Knowing about a cure but not being able to afford it while others can will only lead to bitterness among those deprived of treatment that could improve or prolong their lives.

With a better-educated population and the advent of social media, such unhappiness will get significant airing. This "people's outpouring" has been seen in other areas of Singapore life - such as during the various public transport system breakdowns.

There is, of course, a political dimension to the shift as well. As the population ages, a greater number of voters will be elderly folk who want to see more spending on health care. Raising government spending to relieve their financial burden - to give "peace of mind" - is a vote-getter.

Singapore's health spending is also low for a wealthy country. It has the seventh highest per capita GDP, according to the United States' Central Intelligence Agency, but spends only 4 per cent of its GDP on health - less than half the 9.5 per cent of GDP that countries in the Organisation for Economic Cooperation and Development spent in 2010.
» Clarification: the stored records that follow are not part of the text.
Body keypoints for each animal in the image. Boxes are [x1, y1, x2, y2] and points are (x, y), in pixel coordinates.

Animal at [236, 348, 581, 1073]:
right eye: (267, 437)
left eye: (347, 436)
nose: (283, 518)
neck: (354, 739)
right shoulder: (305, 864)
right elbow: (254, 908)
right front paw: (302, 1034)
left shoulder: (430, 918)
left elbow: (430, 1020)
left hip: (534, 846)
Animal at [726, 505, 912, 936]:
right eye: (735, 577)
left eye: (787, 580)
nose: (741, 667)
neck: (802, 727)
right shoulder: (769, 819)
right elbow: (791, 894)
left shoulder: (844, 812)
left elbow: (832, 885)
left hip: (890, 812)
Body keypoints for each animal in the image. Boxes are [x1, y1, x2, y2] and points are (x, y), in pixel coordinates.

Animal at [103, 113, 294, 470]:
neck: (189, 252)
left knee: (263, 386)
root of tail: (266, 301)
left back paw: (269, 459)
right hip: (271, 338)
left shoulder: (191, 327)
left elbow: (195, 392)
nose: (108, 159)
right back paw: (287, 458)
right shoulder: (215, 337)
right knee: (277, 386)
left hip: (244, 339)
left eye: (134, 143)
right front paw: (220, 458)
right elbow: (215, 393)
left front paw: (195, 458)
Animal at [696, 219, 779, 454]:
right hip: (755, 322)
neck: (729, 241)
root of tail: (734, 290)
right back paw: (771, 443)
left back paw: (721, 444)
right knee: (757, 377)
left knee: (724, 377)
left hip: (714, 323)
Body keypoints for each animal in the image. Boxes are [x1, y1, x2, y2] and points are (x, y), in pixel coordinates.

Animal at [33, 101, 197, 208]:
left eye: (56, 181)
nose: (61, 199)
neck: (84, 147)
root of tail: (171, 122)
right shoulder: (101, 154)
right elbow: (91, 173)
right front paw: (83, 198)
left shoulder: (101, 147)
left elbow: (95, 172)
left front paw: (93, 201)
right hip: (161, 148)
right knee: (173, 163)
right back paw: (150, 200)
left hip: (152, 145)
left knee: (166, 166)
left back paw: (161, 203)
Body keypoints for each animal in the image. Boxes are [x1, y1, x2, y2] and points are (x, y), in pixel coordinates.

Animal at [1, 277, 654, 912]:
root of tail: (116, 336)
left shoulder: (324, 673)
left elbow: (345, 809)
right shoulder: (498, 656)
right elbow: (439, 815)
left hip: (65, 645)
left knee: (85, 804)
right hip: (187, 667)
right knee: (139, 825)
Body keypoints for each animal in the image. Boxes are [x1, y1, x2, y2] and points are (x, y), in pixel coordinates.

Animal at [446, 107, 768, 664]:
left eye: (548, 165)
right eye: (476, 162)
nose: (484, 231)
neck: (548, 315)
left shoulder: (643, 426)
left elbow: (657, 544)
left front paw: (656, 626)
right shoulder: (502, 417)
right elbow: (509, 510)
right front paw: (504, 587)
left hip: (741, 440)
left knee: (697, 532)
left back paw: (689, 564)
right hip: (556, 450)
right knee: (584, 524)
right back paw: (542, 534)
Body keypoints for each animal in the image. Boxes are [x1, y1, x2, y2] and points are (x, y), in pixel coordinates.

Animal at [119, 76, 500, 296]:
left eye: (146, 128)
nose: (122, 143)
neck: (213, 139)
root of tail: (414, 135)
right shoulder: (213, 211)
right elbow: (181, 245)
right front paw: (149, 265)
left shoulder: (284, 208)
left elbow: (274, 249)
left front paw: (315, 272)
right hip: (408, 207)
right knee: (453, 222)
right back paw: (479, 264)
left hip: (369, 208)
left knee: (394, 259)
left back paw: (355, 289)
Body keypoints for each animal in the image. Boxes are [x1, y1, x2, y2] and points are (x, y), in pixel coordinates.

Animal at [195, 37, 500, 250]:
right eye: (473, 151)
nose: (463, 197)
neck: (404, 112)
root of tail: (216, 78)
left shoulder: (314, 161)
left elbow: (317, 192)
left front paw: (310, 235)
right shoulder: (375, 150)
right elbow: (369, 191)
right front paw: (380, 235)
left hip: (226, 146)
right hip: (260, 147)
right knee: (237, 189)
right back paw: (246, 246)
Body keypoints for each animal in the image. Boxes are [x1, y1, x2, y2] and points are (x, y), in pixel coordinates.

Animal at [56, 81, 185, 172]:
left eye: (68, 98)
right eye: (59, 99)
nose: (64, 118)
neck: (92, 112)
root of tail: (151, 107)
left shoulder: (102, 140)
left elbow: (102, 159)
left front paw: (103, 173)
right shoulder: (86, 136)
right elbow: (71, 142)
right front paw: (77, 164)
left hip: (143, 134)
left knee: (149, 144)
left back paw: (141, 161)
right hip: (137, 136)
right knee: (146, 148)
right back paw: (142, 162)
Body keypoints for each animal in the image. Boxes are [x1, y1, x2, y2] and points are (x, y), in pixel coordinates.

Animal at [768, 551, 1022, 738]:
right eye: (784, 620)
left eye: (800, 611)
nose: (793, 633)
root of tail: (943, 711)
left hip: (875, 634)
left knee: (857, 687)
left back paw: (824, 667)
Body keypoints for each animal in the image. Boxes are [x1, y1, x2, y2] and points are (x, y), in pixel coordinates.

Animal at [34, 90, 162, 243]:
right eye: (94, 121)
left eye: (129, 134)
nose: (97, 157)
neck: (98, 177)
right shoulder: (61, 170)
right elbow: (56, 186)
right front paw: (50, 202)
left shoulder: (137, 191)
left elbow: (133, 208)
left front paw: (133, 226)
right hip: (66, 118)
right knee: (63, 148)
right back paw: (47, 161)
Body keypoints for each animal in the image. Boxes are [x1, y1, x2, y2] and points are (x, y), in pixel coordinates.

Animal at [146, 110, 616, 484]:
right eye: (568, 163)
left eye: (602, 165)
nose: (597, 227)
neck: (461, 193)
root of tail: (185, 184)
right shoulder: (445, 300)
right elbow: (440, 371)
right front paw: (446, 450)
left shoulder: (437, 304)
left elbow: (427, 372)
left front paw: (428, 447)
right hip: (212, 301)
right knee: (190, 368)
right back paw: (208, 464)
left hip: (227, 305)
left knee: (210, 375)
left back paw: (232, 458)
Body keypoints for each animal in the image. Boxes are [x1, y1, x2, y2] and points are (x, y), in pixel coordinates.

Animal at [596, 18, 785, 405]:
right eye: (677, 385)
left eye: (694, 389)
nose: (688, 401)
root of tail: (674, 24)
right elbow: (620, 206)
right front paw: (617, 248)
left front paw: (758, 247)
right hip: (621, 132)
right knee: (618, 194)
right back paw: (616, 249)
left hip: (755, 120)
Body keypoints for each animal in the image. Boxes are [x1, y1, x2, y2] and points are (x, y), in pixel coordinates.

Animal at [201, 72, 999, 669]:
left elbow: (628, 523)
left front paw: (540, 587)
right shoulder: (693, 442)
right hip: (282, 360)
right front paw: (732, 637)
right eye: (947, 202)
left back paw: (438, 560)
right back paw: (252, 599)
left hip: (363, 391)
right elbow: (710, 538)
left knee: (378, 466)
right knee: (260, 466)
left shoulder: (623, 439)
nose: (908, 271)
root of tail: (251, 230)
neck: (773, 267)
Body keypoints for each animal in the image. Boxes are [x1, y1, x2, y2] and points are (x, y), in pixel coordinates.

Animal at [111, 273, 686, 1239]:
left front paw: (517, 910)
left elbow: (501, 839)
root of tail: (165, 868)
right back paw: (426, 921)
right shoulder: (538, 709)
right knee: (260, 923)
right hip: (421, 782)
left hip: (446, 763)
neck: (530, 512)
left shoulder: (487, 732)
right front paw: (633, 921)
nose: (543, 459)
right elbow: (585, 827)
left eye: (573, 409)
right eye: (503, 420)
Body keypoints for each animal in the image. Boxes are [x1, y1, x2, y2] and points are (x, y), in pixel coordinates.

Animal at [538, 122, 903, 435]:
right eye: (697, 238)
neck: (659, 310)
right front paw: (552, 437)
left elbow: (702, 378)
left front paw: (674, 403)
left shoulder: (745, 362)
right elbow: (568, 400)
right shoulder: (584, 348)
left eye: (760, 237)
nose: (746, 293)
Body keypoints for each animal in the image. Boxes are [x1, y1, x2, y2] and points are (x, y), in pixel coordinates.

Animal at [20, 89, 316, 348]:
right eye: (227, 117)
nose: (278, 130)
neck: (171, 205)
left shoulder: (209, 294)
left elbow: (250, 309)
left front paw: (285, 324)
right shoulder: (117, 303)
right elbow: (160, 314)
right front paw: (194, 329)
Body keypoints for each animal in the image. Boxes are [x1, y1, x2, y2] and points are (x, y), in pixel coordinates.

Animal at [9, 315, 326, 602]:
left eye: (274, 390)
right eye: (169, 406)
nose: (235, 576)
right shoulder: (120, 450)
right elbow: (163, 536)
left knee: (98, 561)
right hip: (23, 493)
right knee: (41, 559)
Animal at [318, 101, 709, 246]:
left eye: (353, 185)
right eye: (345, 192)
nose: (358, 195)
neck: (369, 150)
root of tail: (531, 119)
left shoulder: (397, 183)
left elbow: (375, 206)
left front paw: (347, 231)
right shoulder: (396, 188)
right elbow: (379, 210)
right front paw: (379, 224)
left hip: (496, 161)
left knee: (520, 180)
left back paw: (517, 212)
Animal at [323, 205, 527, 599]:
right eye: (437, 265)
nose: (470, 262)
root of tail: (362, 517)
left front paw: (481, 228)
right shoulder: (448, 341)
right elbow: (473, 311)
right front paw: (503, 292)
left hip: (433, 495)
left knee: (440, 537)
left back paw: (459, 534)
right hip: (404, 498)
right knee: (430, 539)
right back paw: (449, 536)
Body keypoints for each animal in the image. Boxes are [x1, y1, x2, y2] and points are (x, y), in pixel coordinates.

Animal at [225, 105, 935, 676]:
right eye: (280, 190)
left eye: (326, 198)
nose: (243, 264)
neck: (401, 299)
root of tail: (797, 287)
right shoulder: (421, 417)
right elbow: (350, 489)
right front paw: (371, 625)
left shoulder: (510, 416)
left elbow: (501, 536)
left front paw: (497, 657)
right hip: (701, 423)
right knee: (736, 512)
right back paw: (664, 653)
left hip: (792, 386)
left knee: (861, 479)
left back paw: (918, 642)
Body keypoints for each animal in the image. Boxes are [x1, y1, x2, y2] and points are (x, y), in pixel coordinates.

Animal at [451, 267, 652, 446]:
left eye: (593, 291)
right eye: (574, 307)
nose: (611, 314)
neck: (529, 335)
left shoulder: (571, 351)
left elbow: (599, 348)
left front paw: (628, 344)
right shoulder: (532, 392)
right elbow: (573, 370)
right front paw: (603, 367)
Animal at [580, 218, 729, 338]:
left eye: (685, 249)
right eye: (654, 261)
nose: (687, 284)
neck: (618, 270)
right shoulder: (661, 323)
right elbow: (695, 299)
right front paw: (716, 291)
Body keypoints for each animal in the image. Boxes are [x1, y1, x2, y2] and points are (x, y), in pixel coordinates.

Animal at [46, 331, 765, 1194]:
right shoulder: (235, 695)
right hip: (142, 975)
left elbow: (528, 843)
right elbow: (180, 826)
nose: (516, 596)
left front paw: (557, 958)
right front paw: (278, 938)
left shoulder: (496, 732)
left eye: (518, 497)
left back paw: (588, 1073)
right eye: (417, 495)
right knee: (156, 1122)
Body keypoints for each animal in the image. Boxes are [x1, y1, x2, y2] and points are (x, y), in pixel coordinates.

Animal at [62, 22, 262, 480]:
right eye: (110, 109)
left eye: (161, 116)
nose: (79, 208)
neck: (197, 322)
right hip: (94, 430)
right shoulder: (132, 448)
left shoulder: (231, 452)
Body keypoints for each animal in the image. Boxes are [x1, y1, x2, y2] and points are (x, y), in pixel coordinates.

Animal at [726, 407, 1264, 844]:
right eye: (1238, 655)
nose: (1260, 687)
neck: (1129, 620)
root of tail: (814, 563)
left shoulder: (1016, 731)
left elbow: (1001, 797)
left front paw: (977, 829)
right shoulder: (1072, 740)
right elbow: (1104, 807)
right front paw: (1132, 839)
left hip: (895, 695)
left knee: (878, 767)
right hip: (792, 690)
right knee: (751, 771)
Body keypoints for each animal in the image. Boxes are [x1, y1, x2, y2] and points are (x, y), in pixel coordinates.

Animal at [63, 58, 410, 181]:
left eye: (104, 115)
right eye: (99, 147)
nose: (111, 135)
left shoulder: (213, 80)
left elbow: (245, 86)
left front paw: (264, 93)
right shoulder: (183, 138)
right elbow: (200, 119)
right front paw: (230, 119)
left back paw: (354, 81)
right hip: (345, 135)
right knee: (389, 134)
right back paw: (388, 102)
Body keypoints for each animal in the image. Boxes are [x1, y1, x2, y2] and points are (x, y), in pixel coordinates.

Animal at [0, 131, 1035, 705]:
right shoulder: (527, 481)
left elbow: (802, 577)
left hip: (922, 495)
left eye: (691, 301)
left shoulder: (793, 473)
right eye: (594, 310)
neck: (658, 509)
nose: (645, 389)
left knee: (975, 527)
Hence the shift to raise spending to give citizens greater peace of mind is the correct move to ensure that this large bloc of people do not live in constant worry over whether they can continue to afford good health treatments as they age, without becoming unduly dependent on their children.

Just how will the Government raise its share of the medical bill?

Given the current Government's track record, it will act within its fiscal limits and remain prudent. So the co-payment philosophy is likely to remain, even if the patient's share may dip. The emphasis on preventive care and the need to take responsibility for one's own health outcomes will also remain.

Whatever the details of the review, this shift in approach from minimising health-care spending to spending enough to give peace of mind, is a welcome one - not only for parliamentarians on both sides of the House to applaud, but for all Singaporeans too.